Anniversary

Next Monday, Pat and I will celebrate our wedding anniversary. WeweremarriedonJuly 1, 1978 at St. Gregory’s Chapel. That was a Saturday morning.

I’m not sure what our plans will be for that evening since both of us will be working that day at least some, if not most of it. Next week is a little shorter since July 4 is on Thursday.

Probably though we will go out for a nice dinner somewhere.

Haven’t picked out a present for her yet, but in celebrating 46 years of marriage I figure I should get her at least a little something.

I will make sure of that. We were talking with some friends recently and they mentioned that 46 years is a long time. We agreed it is.

As Pat mentioned to them, it’s had its up and downs, but most marriages do. Everything is not all rosy all of the time.

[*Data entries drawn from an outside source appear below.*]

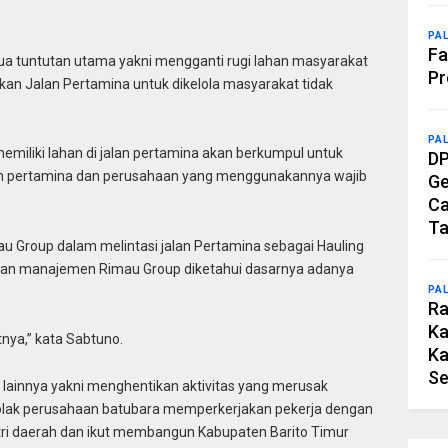
PA
Fa
a tuntutan utama yakni mengganti rugi lahan masyarakat
Pr
an Jalan Pertamina untuk dikelola masyarakat tidak
PA
miliki lahan di jalan pertamina akan berkumpul untuk
DP
lan pertamina dan perusahaan yang menggunakannya wajib
Ge
Ca
Ta
u Group dalam melintasi jalan Pertamina sebagai Hauling
gan manajemen Rimau Group diketahui dasarnya adanya
PA
Ra
Ka
utnya,” kata Sabtuno.
Ka
Se
an lainnya yakni menghentikan aktivitas yang merusak
nolak perusahaan batubara memperkerjakan pekerja dengan
utri daerah dan ikut membangun Kabupaten Barito Timur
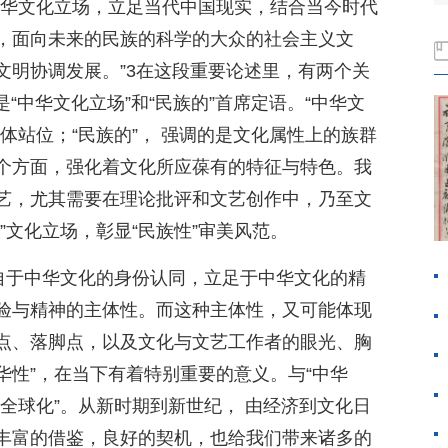
中华文化立场，立足当代中国现实，结合当今时代
，面向未来的民族的科学的大众的社会主义文
文明协调发展。”3在这段重要论述里，有两个关
是“中华文化立场”和“民族的”首席定语。“中华文
体站位；“民族的”， 强调的是文化属性上的族群
个方面，强化着文化所应葆有的特征与特色。我
艺，尤其需要在理论批评和文艺创作中，乃至文
”文化立场，彰显“民族性”审美风范。
出自于中华文化的身份认同，立足于中华文化的精
验与精神的主体性。而这种主体性，又可能体现
点、落脚点，以及文化与文艺工作者的眼光、胸
中华性”，在当下有着特别重要的意义。与“中华
“全球化”。从新时期到新世纪， 由经济到文化日
丰富的借鉴，良好的契机，也给我们带来诸多的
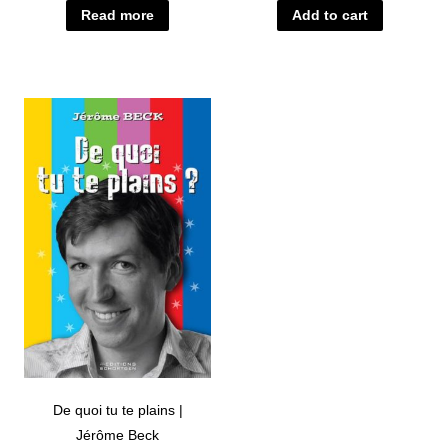
Read more
Add to cart
De quoi tu te plains |
Jérôme Beck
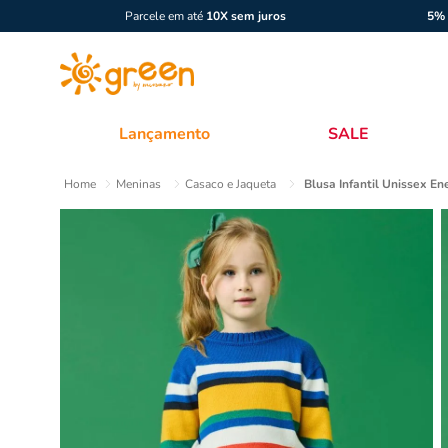
Parcele em até
10X sem juros
5% 
Lançamento
SALE
Meninas
Casaco e Jaqueta
Blusa Infantil Unissex En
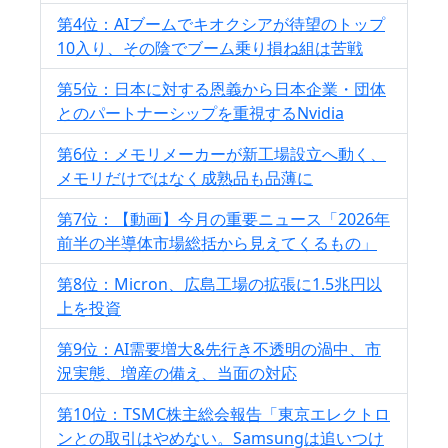
第4位：AIブームでキオクシアが待望のトップ
10入り、その陰でブーム乗り損ね組は苦戦
第5位：日本に対する恩義から日本企業・団体
とのパートナーシップを重視するNvidia
第6位：メモリメーカーが新工場設立へ動く、
メモリだけではなく成熟品も品薄に
第7位：【動画】今月の重要ニュース「2026年
前半の半導体市場総括から見えてくるもの」
第8位：Micron、広島工場の拡張に1.5兆円以
上を投資
第9位：AI需要増大&先行き不透明の渦中、市
況実態、増産の備え、当面の対応
第10位：TSMC株主総会報告「東京エレクトロ
ンとの取引はやめない。Samsungは追いつけ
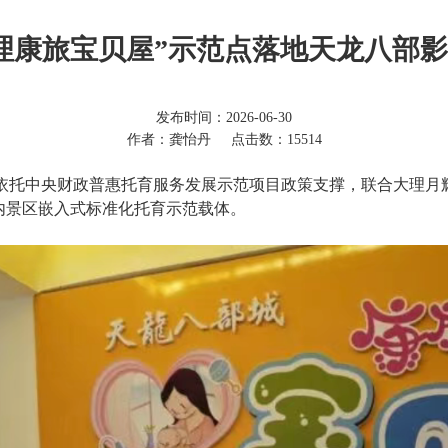
理康旅宝贝屋”示范点落地天龙八部
发布时间：2026-06-30
作者：龚怡丹
点击数：15514
依托中央财政普惠托育服务发展示范项目政策支撑，联合大理月辉
内景区嵌入式标准化托育示范载体。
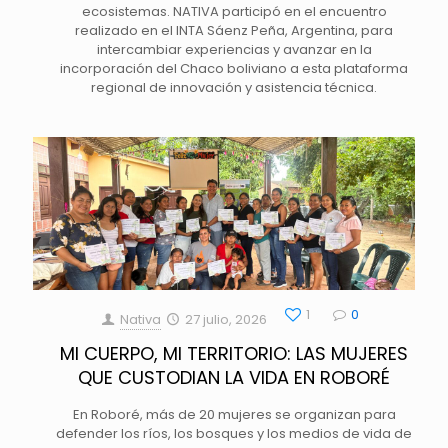
ecosistemas. NATIVA participó en el encuentro
realizado en el INTA Sáenz Peña, Argentina, para
intercambiar experiencias y avanzar en la
incorporación del Chaco boliviano a esta plataforma
regional de innovación y asistencia técnica.
1
0
Nativa
27 julio, 2026
MI CUERPO, MI TERRITORIO: LAS MUJERES
QUE CUSTODIAN LA VIDA EN ROBORÉ
En Roboré, más de 20 mujeres se organizan para
defender los ríos, los bosques y los medios de vida de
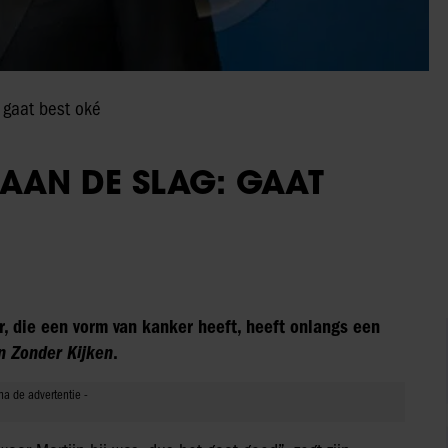
 gaat best oké
AAN DE SLAG: GAAT
r, die een vorm van kanker heeft, heeft onlangs een
n Zonder Kijken
.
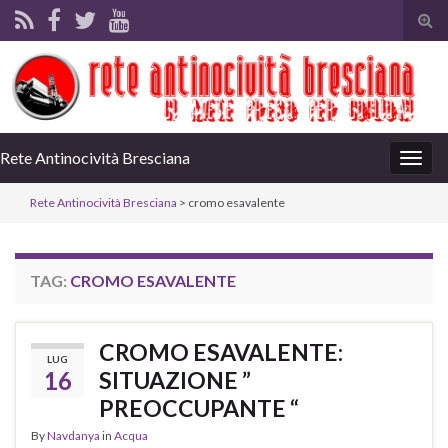
Tog
sear
for
Rete Antinocività Bresciana
Togg
navig
Rete Antinocività Bresciana
>
cromo esavalente
TAG:
CROMO ESAVALENTE
CROMO ESAVALENTE:
LUG
16
SITUAZIONE ”
PREOCCUPANTE “
By
Navdanya
in
Acqua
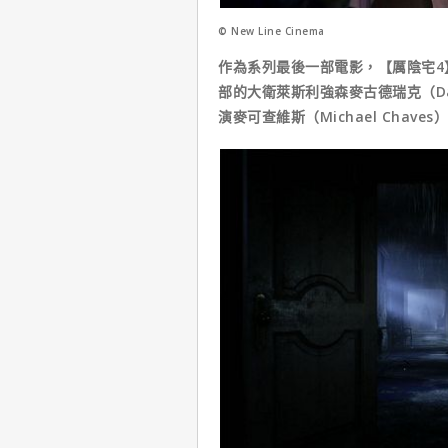
© New Line Cinema
作為系列最後一部電影，【厲陰宅4
部的大衛萊斯利強森麥古德瑞克（David 
演麥可查維斯（Michael Chave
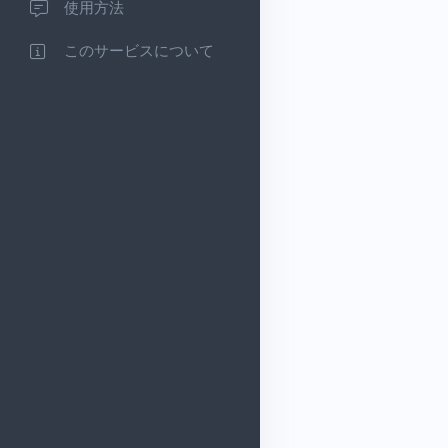
使用方法
このサービスについて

However, I believe the good has far outweighed the bad times. Ours may not necessarily be the perfect marriage, but I’d like for someone to describe what he or she considers a perfect marriage.

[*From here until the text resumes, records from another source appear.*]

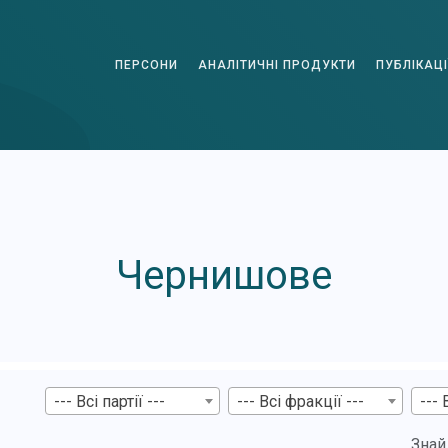
ПЕРСОНИ
АНАЛІТИЧНІ ПРОДУКТИ
ПУБЛІКАЦІ
Чернишове
--- Всі партії ---
--- Всі фракції ---
--- 
Знай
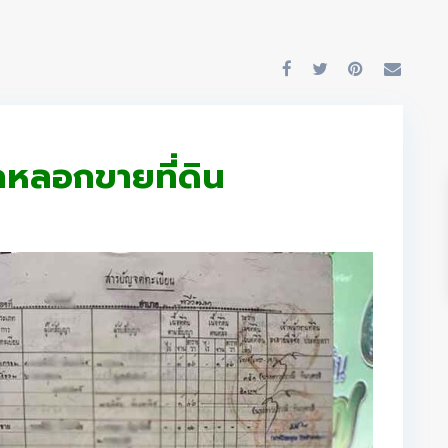
กหลอกขายที่ดิน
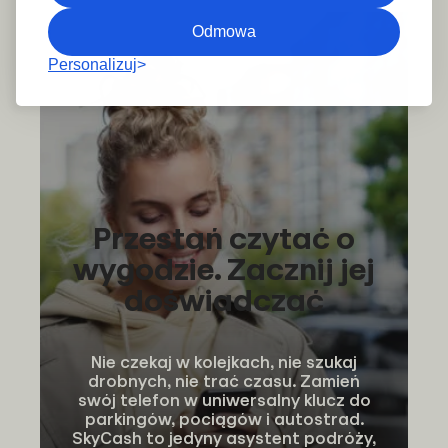
Odmowa
Personalizuj
Przestań czytać o
wygodzie. Zacznij jej
doświadczać
Nie czekaj w kolejkach, nie szukaj
drobnych, nie trać czasu. Zamień
swój telefon w uniwersalny klucz do
parkingów, pociągów i autostrad.
SkyCash to jedyny asystent podróży,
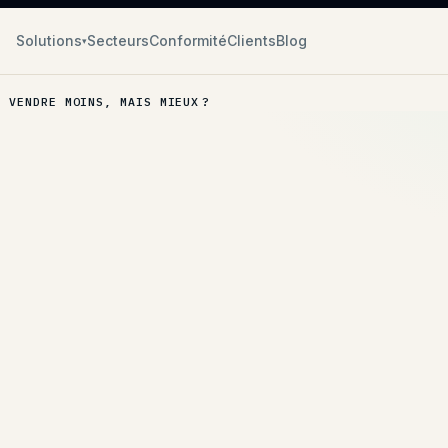
Solutions
Secteurs
Conformité
Clients
Blog
▾
 VENDRE MOINS, MAIS MIEUX ?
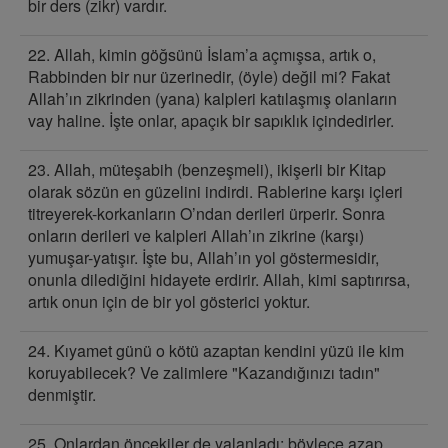
bir ders (zikr) vardır.
22. Allah, kimin göğsünü İslam’a açmışsa, artık o,
Rabbinden bir nur üzerinedir, (öyle) değil mi? Fakat
Allah’ın zikrinden (yana) kalpleri katılaşmış olanların
vay haline. İşte onlar, apaçık bir sapıklık içindedirler.
23. Allah, müteşabih (benzeşmeli), ikişerli bir Kitap
olarak sözün en güzelini indirdi. Rablerine karşı içleri
titreyerek-korkanların O’ndan derileri ürperir. Sonra
onların derileri ve kalpleri Allah’ın zikrine (karşı)
yumuşar-yatışır. İşte bu, Allah’ın yol göstermesidir,
onunla dilediğini hidayete erdirir. Allah, kimi saptırırsa,
artık onun için de bir yol gösterici yoktur.
24. Kıyamet günü o kötü azaptan kendini yüzü ile kim
koruyabilecek? Ve zalimlere "Kazandığınızı tadın"
denmiştir.
25. Onlardan öncekiler de yalanladı; böylece azap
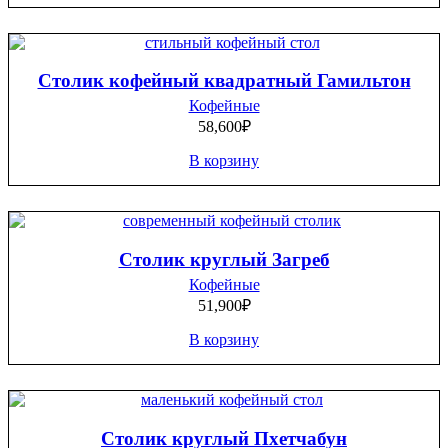
Столик кофейный квадратный Гамильтон
Кофейные
58,600
₽
В корзину
Столик круглый Загреб
Кофейные
51,900
₽
В корзину
Столик круглый Пхетчабун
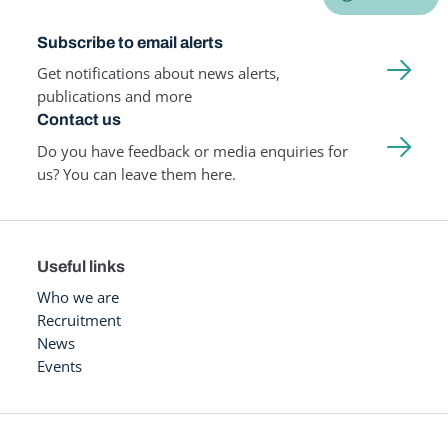
Subscribe to email alerts
Get notifications about news alerts,
publications and more
Contact us
Do you have feedback or media enquiries for
us? You can leave them here.
Useful links
Who we are
Recruitment
News
Events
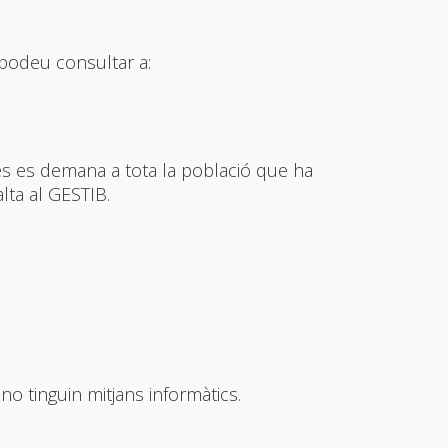
o podeu consultar a:
res es demana a tota la població que ha
lta al GESTIB.
o tinguin mitjans informàtics.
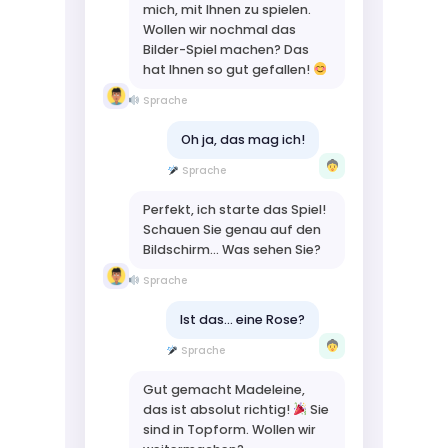
mich, mit Ihnen zu spielen.
Wollen wir nochmal das
Bilder-Spiel machen? Das
hat Ihnen so gut gefallen!
Sprache
Oh ja, das mag ich!
Sprache
Perfekt, ich starte das Spiel!
Schauen Sie genau auf den
Bildschirm... Was sehen Sie?
Sprache
Ist das... eine Rose?
Sprache
Gut gemacht Madeleine,
das ist absolut richtig!
Sie
sind in Topform. Wollen wir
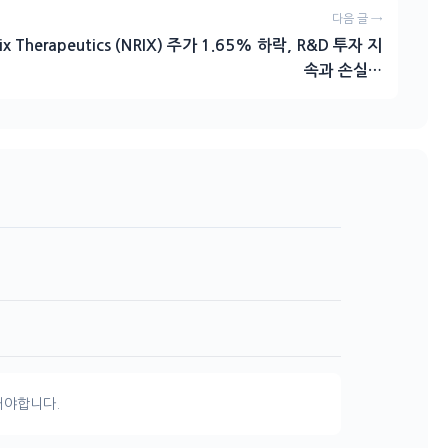
다음 글 →
rix Therapeutics (NRIX) 주가 1.65% 하락, R&D 투자 지
속과 손실…
해야합니다.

We raised our daughter Meghan and she enjoyed a career before she and our son-in-law Terry decided she would be a stay at home mom, at least for several years, once our grandson Liam was born.

She and her husband Terry have been married for nearly nine years.

We always tried to decide what was best for Meghan as she was growing up One of the keys to our marriage I believe is we are willing to work it out when we have a strong difference of opinion. We’re willing to put those differences aside and agree to disagree and go on with our lives.

Meghan is a wonderful young woman and she was not in a hurry to get married. Terry is a great young man as well.

They now are experiencing what it’s like to raise their own child.

What I realized early on as Meghan finished college and took her first job 100 miles away, is we never stopped helping her and since she married and has a child, we still are concerned about her, Terry and little Liam.

I believe that helps Pat and I, too, to be involved in their lives to the extent they want us to be. We are careful not to be overbearing.

I look back and see how long my parents were married before dad died and that was a little more than 34 years. Pat’s parents were married for around 30 years before her father passed away.

Both my grandparents were married for more than 60 years, so there is some longevity with marriages in our family.

As I said, Pat and I have persevered through the tough times and enjoyed the good times. It really has been a good life together.